Texte fourni:
+===+
3 recettes aux senteurs d’ailleurs faites d’ingrédients locaux

La soupe mise aux champignons nameko de Eclo © Anaïs Lesy
Barbara Serulus Journaliste
Estelle Spoto Journaliste

Si nous aimons privilégier les ingrédients du terroir et les circuits courts, nos papilles aspirent aussi à des découvertes des quatre coins du monde. Ce n’est désormais plus incompatible. Trois créateurs de saveurs nous proposent des mets venus d’ailleurs à partir de fruits et légumes d’ici.

Les namekos de Quentin Declerck (Eclo)

© Anaïs Lesy

Après avoir travaillé dans une agence de pub puis pour la Ligue Braille, Quentin Declerck succombe à sa passion pour les problématiques alimentaires et se forme à l’agriculture urbaine à Gembloux et au Québec, où il teste notamment la production de micropousses dans une serre en plein centre-ville de Montréal. Une fois rentré à Bruxelles, il s’associe avec Hadrien Velge et Thibault Fastenakels, fondateurs des Champignons de Bruxelles, pour installer une ferme urbaine, Eclo, aux abattoirs d’Anderlecht.

Dans les splendides caves voûtées de Cureghem, c’est d’abord le shiitaké qui est cultivé, sur de la drêche de bière, dans un principe d’économie circulaire. Mais la gamme se diversifie rapidement, notamment avec le nameko (Pholiota microspora).
+===+
(Entrées du jeu de données)

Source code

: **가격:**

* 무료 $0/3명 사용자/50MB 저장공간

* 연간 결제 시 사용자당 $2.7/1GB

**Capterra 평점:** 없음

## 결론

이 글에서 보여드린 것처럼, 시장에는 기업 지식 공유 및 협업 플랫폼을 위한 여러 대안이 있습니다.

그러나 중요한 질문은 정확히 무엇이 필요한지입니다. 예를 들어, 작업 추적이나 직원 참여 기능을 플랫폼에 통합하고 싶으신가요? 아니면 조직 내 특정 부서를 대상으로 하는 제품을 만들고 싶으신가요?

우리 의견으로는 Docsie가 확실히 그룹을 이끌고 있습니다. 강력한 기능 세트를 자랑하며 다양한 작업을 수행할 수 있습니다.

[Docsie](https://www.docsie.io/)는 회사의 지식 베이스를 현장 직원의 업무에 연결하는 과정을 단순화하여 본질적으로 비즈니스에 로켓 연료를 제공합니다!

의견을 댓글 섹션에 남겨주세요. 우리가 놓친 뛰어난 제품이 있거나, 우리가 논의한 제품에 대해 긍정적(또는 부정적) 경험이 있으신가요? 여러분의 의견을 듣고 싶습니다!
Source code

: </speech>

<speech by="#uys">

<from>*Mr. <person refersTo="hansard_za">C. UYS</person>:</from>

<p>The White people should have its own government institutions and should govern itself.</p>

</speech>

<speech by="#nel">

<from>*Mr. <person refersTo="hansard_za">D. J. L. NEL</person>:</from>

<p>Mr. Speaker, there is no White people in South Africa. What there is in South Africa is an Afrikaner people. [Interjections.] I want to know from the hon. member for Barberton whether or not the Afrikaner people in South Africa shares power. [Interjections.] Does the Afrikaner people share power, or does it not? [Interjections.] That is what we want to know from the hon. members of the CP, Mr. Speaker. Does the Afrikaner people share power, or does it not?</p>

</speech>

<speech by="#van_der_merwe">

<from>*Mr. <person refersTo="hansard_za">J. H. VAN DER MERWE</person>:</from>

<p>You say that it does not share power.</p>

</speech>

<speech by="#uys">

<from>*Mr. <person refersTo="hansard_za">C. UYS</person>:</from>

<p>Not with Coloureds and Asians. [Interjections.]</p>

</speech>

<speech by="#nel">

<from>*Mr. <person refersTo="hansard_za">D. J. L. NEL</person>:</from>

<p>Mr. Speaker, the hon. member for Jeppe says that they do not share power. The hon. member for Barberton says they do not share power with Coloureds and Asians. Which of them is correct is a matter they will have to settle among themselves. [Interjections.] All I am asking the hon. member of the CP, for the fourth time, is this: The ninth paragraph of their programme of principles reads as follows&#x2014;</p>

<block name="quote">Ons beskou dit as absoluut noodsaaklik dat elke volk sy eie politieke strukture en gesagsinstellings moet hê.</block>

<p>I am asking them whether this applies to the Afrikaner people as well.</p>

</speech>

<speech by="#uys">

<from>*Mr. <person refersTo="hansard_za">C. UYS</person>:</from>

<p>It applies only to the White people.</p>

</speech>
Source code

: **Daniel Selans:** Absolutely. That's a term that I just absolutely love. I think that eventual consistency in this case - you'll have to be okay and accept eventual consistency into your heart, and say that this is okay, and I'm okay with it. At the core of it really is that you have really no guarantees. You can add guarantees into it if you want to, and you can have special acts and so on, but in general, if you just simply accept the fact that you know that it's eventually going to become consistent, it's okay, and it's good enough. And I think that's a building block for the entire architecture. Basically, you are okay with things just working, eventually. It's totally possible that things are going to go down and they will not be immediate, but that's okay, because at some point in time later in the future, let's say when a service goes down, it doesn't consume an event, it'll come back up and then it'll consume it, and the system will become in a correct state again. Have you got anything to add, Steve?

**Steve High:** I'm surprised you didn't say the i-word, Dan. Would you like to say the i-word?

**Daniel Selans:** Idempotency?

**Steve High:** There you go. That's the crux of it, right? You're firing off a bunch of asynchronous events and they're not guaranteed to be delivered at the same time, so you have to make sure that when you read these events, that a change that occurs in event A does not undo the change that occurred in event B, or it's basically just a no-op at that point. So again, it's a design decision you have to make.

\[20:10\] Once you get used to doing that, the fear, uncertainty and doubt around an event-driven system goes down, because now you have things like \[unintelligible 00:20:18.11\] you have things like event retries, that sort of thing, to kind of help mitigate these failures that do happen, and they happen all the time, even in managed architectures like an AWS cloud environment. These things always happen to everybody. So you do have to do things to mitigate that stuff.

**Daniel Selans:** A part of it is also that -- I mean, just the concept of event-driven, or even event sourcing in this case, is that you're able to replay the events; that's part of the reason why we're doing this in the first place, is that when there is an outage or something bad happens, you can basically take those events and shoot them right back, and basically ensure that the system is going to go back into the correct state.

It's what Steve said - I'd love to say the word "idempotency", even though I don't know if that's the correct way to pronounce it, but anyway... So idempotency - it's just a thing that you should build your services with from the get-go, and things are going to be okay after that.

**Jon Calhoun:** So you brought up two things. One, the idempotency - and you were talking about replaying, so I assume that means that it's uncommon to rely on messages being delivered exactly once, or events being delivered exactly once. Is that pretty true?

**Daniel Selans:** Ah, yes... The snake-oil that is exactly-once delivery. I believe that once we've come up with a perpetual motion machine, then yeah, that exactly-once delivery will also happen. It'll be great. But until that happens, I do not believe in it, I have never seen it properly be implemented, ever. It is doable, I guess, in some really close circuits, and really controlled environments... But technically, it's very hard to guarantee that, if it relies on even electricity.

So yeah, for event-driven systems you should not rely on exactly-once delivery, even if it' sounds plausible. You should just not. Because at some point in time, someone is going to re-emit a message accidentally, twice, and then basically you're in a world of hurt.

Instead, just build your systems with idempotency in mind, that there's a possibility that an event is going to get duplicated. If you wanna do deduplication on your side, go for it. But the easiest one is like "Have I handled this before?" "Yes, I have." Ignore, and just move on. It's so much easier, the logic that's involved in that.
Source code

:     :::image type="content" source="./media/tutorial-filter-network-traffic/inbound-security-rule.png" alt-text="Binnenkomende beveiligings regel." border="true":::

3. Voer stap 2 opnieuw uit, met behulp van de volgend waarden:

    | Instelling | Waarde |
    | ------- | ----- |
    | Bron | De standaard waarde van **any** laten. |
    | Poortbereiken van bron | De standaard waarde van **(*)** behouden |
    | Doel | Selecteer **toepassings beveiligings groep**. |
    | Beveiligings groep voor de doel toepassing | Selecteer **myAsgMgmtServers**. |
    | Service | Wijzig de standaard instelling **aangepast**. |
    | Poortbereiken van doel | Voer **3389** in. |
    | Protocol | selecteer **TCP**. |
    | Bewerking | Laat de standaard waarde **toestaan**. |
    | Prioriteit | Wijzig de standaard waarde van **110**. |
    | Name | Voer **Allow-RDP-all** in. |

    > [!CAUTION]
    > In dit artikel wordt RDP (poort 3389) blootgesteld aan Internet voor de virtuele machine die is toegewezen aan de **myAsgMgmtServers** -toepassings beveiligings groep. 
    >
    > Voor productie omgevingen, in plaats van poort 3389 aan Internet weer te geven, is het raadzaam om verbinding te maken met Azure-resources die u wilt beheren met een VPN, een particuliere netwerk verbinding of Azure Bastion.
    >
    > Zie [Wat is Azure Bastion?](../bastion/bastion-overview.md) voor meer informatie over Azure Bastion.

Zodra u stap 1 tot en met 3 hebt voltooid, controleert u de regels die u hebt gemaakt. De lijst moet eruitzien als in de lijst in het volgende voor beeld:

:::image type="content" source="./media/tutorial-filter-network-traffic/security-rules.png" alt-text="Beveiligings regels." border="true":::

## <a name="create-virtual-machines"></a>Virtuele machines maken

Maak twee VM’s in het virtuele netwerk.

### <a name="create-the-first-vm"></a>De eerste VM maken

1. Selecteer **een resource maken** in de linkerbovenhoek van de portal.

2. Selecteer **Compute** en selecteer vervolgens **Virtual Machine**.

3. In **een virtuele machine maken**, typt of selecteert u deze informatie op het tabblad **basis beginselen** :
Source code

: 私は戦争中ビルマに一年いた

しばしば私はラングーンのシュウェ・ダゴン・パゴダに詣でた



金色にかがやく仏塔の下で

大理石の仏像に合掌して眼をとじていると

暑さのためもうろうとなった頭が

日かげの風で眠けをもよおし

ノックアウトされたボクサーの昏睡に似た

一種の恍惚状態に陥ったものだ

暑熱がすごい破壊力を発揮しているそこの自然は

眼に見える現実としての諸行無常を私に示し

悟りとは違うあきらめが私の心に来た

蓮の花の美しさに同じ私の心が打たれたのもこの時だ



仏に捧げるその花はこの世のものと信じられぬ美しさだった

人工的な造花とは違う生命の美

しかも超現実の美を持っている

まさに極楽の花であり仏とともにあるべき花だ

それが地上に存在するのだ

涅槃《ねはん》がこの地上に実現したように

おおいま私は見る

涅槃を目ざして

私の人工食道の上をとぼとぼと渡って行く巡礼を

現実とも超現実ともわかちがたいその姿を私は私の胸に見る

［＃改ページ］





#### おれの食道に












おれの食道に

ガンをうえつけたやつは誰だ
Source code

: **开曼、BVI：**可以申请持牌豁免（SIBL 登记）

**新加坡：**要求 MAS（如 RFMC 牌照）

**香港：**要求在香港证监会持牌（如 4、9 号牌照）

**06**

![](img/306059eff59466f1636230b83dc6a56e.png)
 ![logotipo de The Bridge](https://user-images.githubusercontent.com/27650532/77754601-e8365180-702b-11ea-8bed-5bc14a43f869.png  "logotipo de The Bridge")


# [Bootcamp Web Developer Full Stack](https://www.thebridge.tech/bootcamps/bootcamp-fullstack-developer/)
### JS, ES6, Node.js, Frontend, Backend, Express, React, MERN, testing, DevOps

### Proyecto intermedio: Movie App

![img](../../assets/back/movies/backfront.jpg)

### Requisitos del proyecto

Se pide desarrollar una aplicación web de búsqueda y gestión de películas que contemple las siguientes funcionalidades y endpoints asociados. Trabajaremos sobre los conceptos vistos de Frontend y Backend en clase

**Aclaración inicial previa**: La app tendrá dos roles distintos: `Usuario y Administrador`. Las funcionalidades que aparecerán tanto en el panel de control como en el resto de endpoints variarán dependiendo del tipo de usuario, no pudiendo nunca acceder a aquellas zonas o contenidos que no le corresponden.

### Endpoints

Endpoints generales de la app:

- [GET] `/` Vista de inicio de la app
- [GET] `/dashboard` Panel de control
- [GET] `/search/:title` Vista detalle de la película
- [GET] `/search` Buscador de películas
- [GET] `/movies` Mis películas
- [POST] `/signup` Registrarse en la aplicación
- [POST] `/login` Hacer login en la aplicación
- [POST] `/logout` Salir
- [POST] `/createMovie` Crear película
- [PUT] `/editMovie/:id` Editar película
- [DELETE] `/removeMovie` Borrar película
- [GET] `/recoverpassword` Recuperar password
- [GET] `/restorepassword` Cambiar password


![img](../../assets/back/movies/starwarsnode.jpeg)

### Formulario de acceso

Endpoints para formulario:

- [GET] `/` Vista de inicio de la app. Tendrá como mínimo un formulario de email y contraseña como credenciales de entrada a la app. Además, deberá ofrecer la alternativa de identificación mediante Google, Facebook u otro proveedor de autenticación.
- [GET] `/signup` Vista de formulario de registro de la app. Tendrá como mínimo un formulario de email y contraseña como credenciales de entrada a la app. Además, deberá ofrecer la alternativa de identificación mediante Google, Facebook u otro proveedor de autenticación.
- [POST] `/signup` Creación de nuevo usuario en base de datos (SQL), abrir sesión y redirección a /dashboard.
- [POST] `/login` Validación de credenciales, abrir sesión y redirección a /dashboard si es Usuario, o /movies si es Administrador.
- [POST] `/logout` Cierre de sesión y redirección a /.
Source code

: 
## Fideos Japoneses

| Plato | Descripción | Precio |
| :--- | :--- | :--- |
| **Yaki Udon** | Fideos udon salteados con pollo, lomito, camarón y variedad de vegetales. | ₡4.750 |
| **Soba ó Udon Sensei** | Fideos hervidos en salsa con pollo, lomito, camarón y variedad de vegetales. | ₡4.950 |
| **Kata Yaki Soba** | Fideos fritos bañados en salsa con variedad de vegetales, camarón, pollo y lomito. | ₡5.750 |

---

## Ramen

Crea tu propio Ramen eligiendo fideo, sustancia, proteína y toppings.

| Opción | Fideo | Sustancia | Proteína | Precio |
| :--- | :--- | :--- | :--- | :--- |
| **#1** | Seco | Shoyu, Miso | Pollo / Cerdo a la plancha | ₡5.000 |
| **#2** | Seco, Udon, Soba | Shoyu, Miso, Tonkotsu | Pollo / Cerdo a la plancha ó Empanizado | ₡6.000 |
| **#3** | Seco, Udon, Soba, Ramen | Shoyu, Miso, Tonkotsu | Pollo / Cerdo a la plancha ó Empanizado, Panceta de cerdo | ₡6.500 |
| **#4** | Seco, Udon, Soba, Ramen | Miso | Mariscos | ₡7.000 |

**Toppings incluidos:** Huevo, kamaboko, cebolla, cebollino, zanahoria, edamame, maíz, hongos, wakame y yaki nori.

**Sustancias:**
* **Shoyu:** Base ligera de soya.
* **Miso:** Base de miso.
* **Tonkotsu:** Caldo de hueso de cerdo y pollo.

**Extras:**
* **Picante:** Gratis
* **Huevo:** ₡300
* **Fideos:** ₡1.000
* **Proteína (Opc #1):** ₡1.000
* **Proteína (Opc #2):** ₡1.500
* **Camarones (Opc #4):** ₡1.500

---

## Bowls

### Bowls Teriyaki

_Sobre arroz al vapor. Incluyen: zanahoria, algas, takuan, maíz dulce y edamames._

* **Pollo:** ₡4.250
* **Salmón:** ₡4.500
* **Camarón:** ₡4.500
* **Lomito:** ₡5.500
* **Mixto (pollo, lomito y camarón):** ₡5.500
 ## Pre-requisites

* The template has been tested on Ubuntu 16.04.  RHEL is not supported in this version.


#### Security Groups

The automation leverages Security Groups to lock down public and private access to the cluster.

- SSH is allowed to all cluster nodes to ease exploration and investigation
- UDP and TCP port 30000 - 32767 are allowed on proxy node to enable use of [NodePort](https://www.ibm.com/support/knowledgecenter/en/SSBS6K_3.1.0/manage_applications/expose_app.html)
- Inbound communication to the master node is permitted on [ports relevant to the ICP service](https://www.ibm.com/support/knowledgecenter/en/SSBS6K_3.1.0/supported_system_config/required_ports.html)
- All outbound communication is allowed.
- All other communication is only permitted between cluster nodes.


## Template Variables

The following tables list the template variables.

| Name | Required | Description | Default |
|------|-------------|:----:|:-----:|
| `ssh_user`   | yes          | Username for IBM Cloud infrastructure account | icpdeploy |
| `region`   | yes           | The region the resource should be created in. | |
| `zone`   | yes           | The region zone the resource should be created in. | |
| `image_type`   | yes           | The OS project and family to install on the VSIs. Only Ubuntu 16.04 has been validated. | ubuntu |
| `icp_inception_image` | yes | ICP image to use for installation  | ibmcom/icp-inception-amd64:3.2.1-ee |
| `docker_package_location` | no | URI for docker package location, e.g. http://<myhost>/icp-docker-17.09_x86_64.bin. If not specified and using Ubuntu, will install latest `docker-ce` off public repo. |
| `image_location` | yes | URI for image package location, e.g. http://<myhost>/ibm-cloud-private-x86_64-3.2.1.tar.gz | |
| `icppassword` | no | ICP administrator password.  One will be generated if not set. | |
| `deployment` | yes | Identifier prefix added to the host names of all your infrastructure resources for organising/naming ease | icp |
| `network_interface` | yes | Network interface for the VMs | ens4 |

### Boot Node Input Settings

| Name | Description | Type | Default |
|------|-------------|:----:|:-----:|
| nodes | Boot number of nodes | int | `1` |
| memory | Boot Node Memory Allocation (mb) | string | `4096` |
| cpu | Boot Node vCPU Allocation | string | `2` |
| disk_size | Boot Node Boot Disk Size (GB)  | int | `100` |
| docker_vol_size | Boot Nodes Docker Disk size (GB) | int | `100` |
+===+
Consigne: Dressez la liste de toutes les personnes nommées dans le texte sur les recettes exotiques à base d'ingrédients locaux. Les entrées n'ont aucun lien avec le texte fourni.

Réponse rédigée: Anaïs Lesy, Barbara Serulus, Estelle Spoto, Quentin Declerck, Hadrien Velge, Thibault Fastenakels